/---

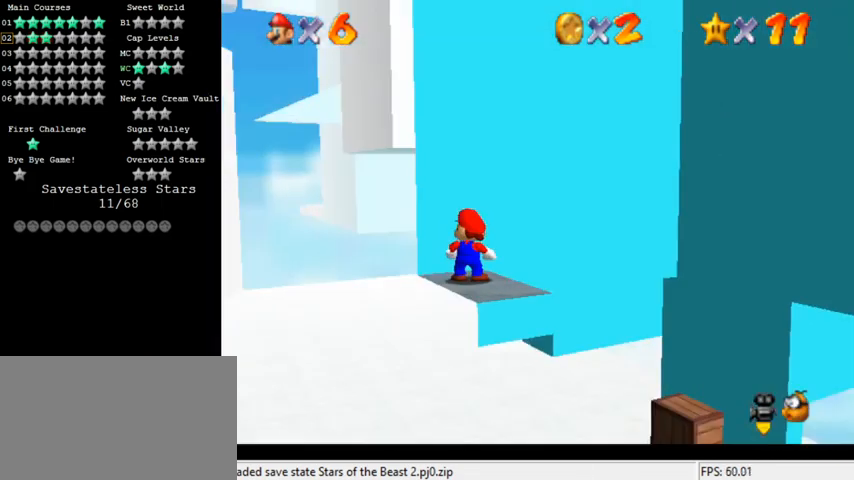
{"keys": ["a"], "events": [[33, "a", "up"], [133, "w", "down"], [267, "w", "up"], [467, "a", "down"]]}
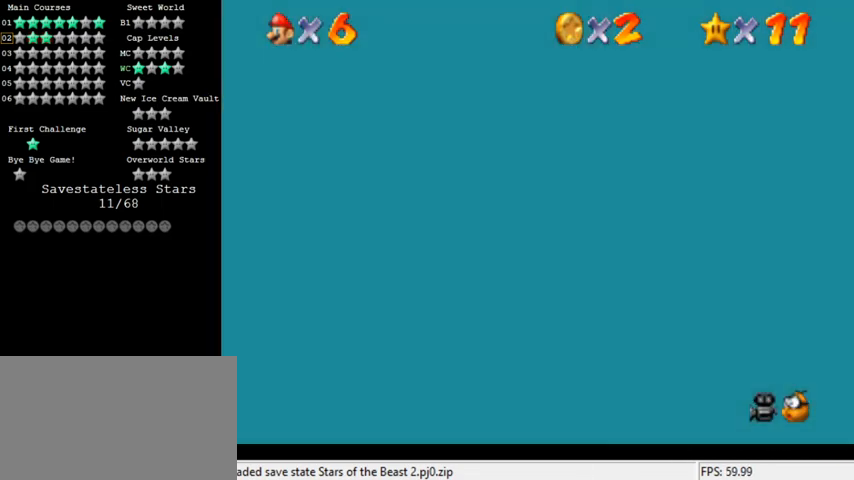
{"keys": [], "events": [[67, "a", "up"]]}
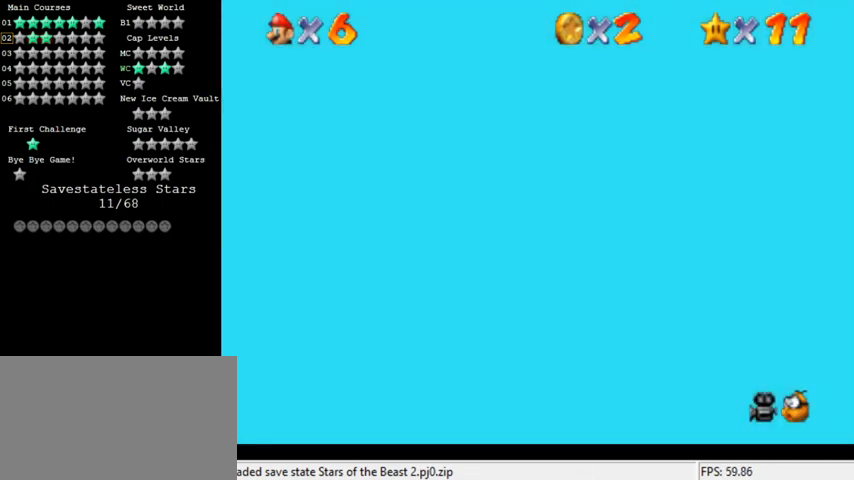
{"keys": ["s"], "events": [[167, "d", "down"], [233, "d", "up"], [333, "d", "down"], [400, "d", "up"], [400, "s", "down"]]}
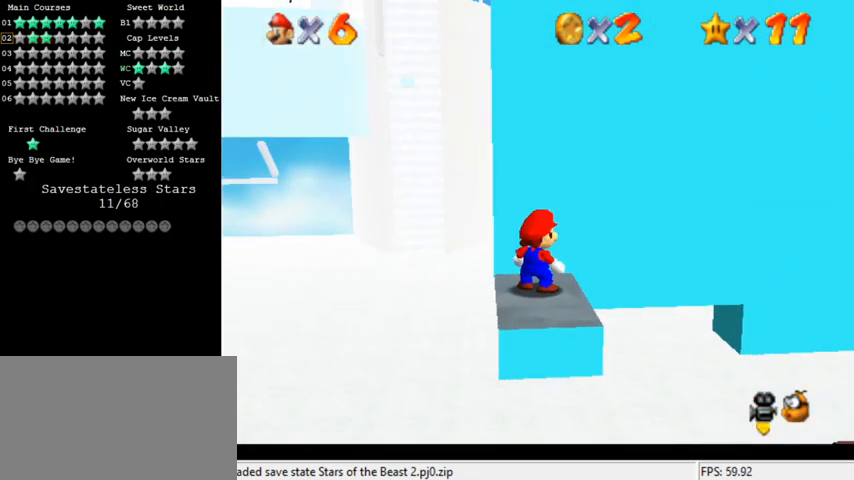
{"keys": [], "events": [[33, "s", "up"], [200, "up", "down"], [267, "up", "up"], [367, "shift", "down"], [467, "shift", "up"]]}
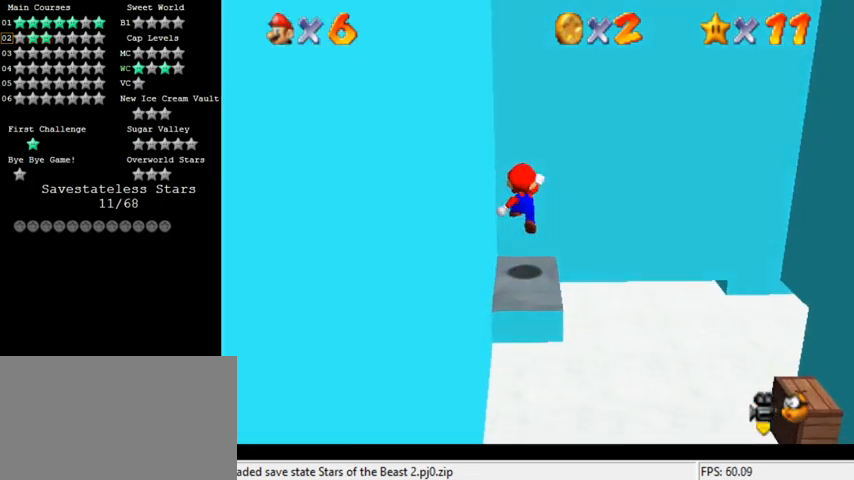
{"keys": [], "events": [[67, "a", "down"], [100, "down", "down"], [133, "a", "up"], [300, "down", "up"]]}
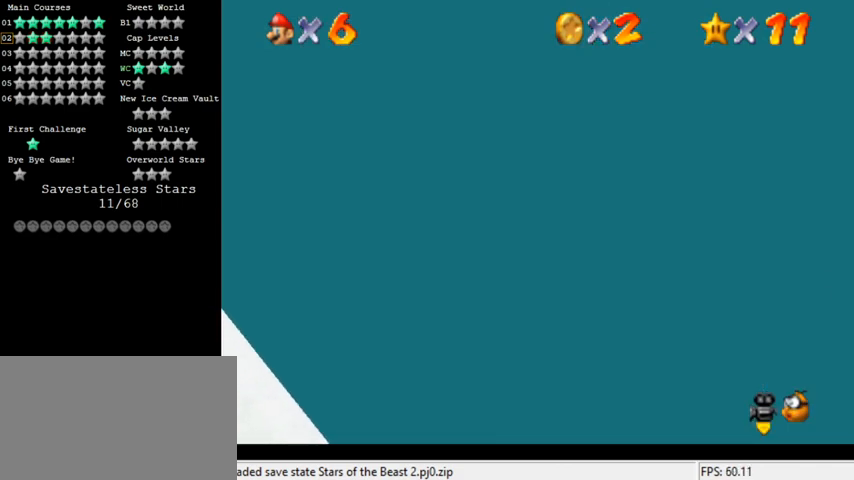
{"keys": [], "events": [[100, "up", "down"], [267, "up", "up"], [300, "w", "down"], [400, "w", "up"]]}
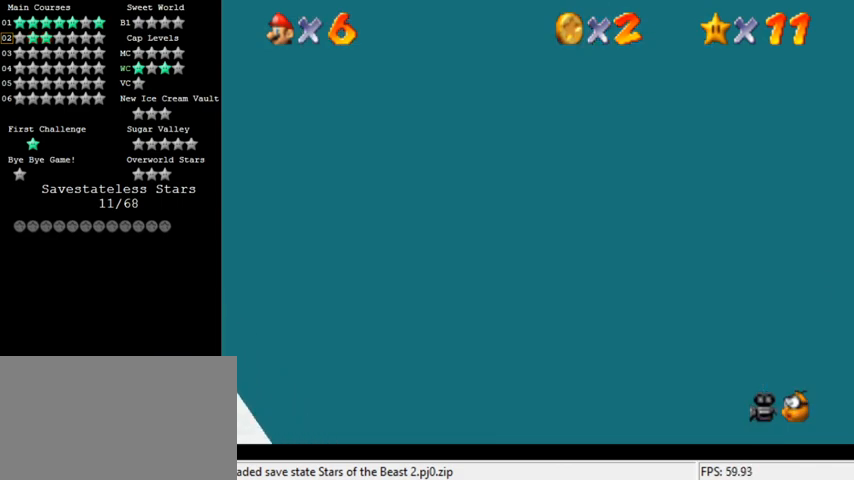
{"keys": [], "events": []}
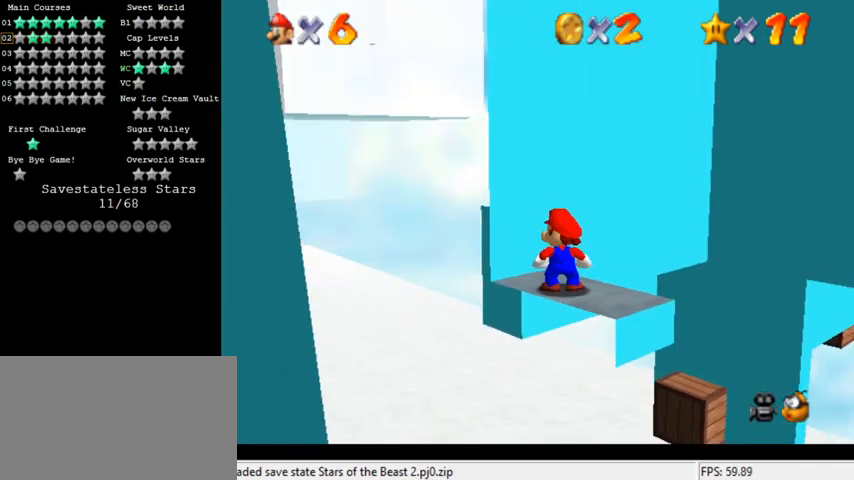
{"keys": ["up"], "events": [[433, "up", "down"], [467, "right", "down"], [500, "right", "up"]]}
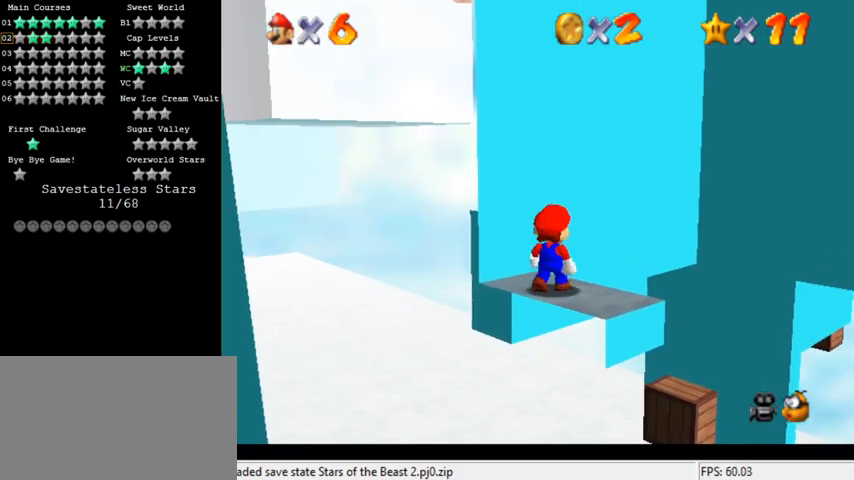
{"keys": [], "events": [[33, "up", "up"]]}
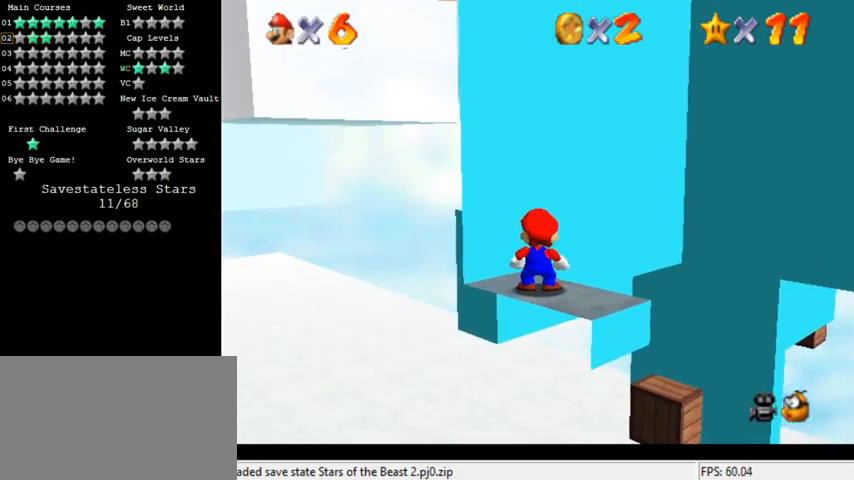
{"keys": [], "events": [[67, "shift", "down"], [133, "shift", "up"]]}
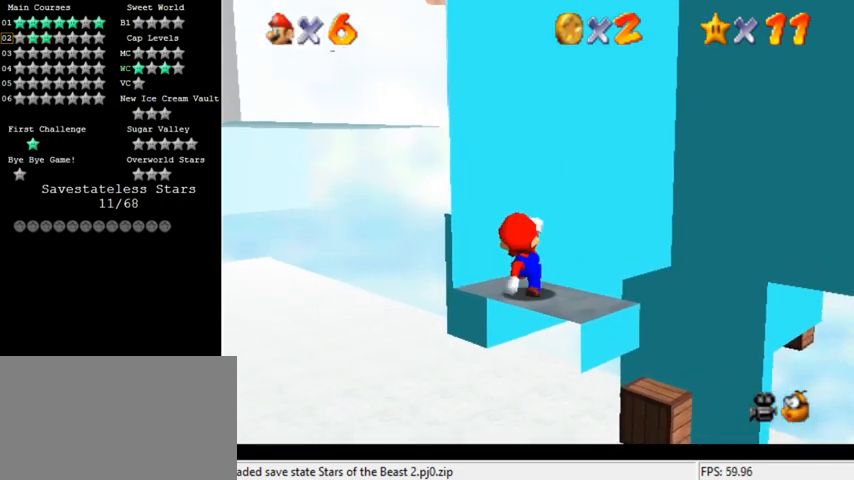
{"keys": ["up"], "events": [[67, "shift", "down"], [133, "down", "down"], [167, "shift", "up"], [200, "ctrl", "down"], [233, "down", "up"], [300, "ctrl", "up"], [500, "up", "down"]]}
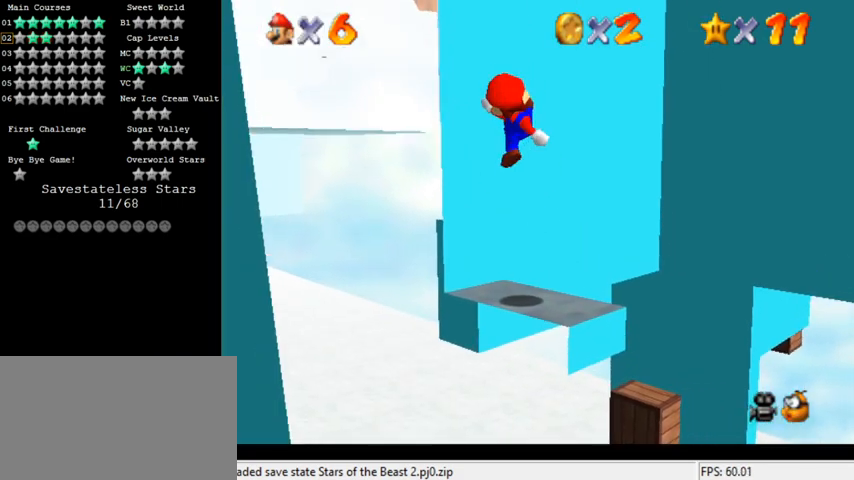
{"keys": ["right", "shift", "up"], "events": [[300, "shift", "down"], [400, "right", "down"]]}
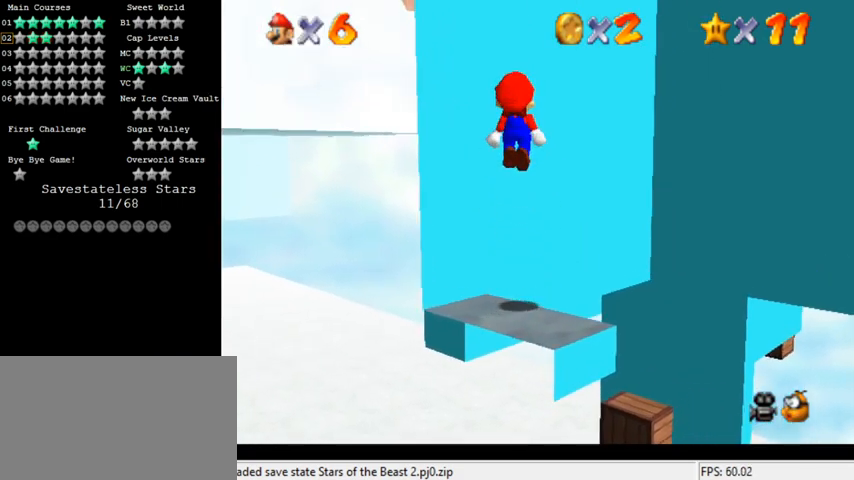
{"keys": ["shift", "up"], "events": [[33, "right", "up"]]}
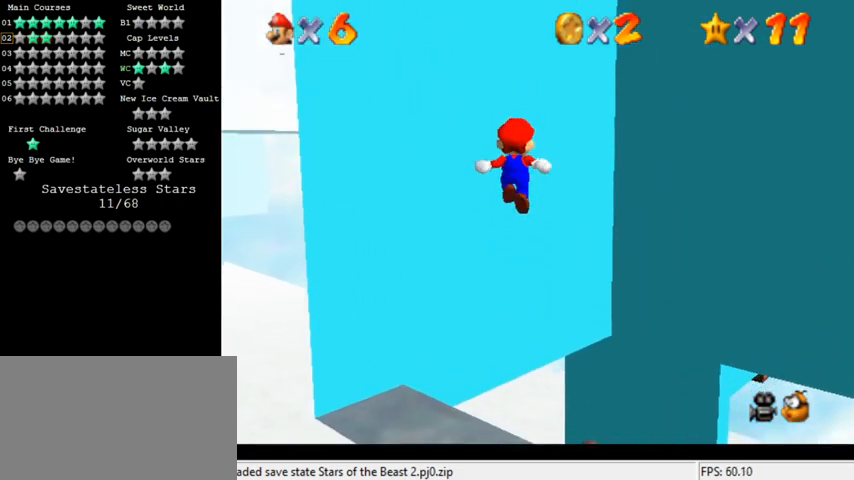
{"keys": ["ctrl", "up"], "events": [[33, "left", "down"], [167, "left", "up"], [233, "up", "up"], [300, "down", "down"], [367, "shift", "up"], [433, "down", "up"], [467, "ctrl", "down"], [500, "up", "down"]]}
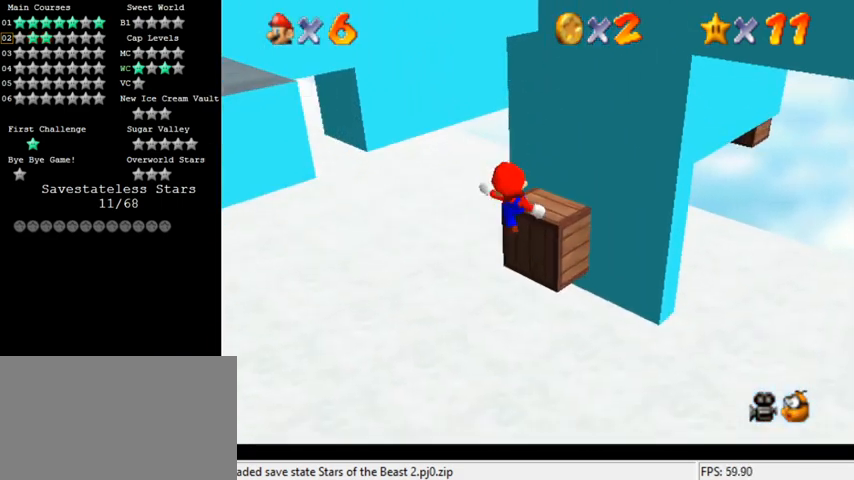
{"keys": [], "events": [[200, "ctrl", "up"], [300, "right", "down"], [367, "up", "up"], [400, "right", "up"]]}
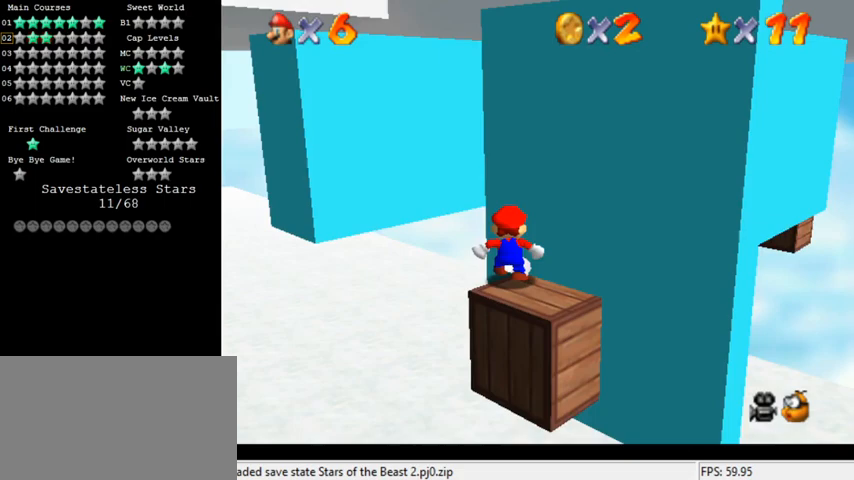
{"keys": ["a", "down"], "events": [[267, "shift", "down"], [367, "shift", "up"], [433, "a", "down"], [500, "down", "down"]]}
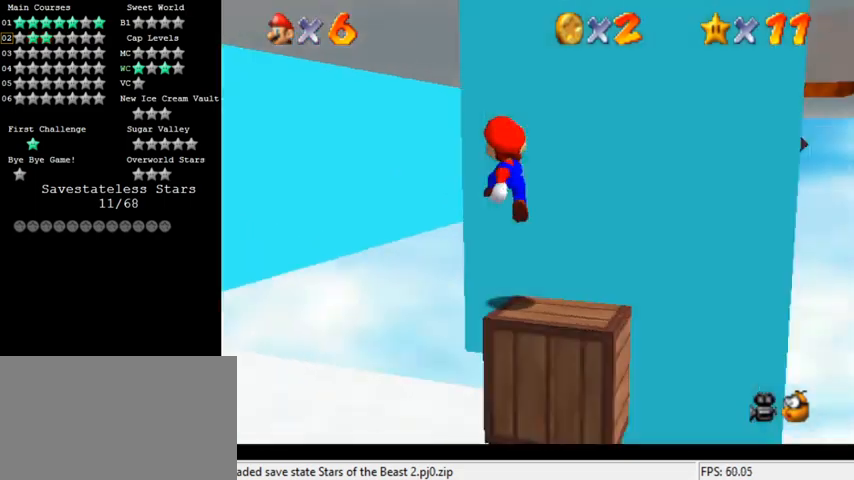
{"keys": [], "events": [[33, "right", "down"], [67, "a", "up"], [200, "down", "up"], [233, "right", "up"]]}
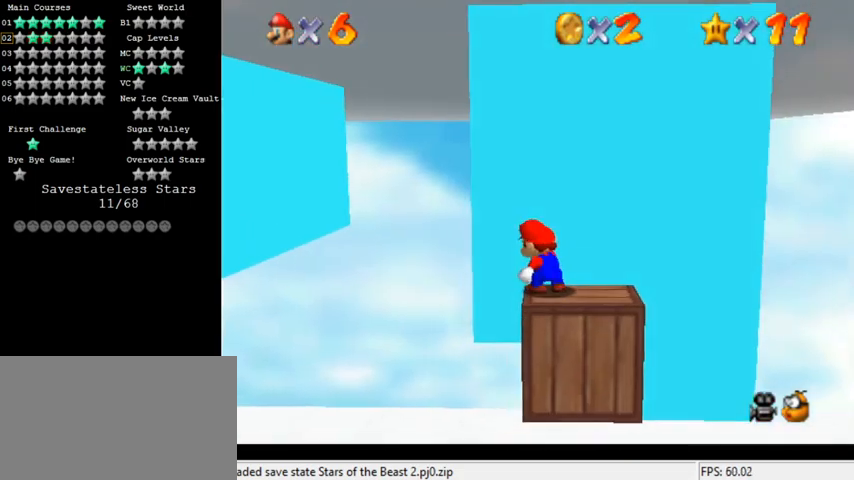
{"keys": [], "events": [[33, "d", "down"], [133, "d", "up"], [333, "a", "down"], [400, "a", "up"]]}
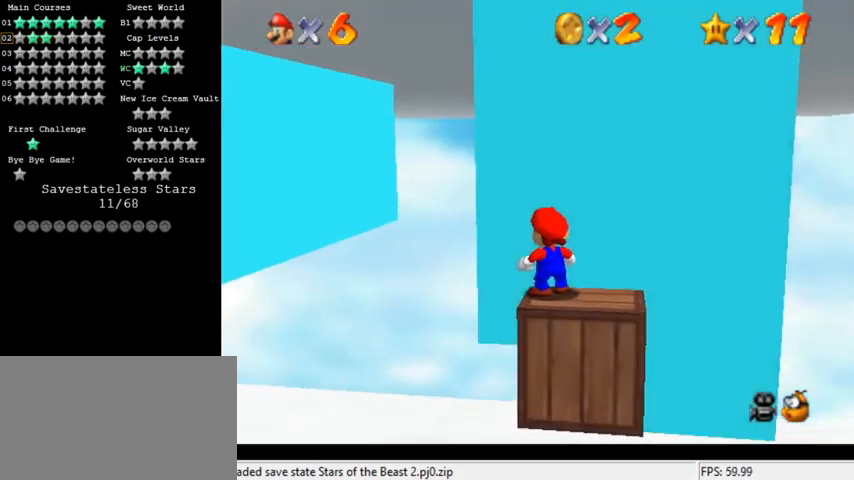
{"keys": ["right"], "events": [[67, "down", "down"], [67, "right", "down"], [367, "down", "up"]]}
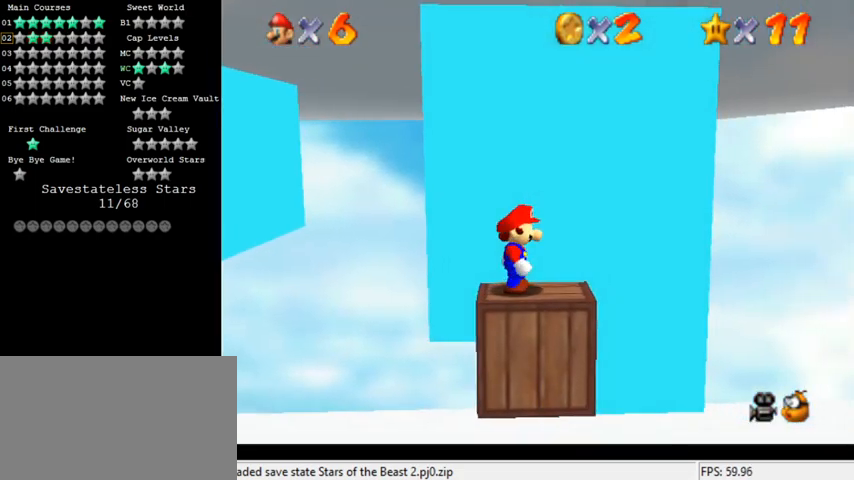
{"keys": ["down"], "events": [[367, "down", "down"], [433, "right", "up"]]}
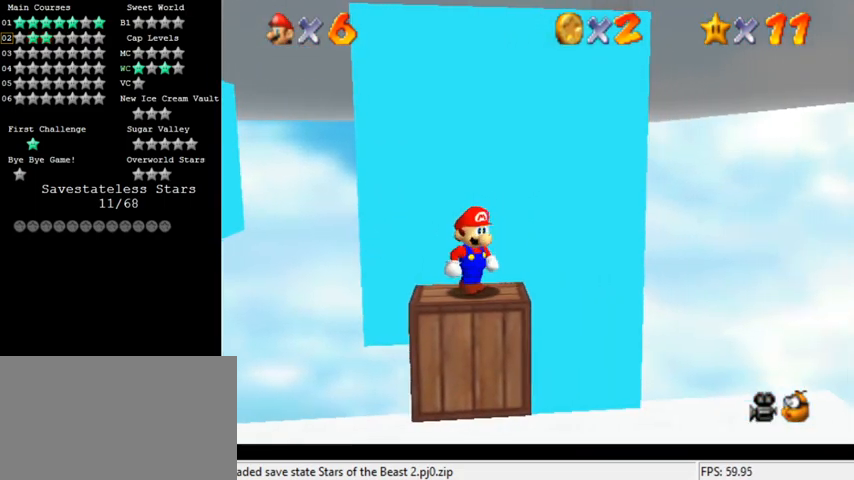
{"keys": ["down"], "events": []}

\---

### Task statement
Pictures stay out of the copy; please restate every record above exactly.

### Your solution
{"keys": ["a"], "events": [[33, "a", "up"], [133, "w", "down"], [267, "w", "up"], [467, "a", "down"]]}
{"keys": [], "events": [[67, "a", "up"]]}
{"keys": ["s"], "events": [[167, "d", "down"], [233, "d", "up"], [333, "d", "down"], [400, "d", "up"], [400, "s", "down"]]}
{"keys": [], "events": [[33, "s", "up"], [200, "up", "down"], [267, "up", "up"], [367, "shift", "down"], [467, "shift", "up"]]}
{"keys": [], "events": [[67, "a", "down"], [100, "down", "down"], [133, "a", "up"], [300, "down", "up"]]}
{"keys": [], "events": [[100, "up", "down"], [267, "up", "up"], [300, "w", "down"], [400, "w", "up"]]}
{"keys": [], "events": []}
{"keys": ["up"], "events": [[433, "up", "down"], [467, "right", "down"], [500, "right", "up"]]}
{"keys": [], "events": [[33, "up", "up"]]}
{"keys": [], "events": [[67, "shift", "down"], [133, "shift", "up"]]}
{"keys": ["up"], "events": [[67, "shift", "down"], [133, "down", "down"], [167, "shift", "up"], [200, "ctrl", "down"], [233, "down", "up"], [300, "ctrl", "up"], [500, "up", "down"]]}
{"keys": ["right", "shift", "up"], "events": [[300, "shift", "down"], [400, "right", "down"]]}
{"keys": ["shift", "up"], "events": [[33, "right", "up"]]}
{"keys": ["ctrl", "up"], "events": [[33, "left", "down"], [167, "left", "up"], [233, "up", "up"], [300, "down", "down"], [367, "shift", "up"], [433, "down", "up"], [467, "ctrl", "down"], [500, "up", "down"]]}
{"keys": [], "events": [[200, "ctrl", "up"], [300, "right", "down"], [367, "up", "up"], [400, "right", "up"]]}
{"keys": ["a", "down"], "events": [[267, "shift", "down"], [367, "shift", "up"], [433, "a", "down"], [500, "down", "down"]]}
{"keys": [], "events": [[33, "right", "down"], [67, "a", "up"], [200, "down", "up"], [233, "right", "up"]]}
{"keys": [], "events": [[33, "d", "down"], [133, "d", "up"], [333, "a", "down"], [400, "a", "up"]]}
{"keys": ["right"], "events": [[67, "down", "down"], [67, "right", "down"], [367, "down", "up"]]}
{"keys": ["down"], "events": [[367, "down", "down"], [433, "right", "up"]]}
{"keys": ["down"], "events": []}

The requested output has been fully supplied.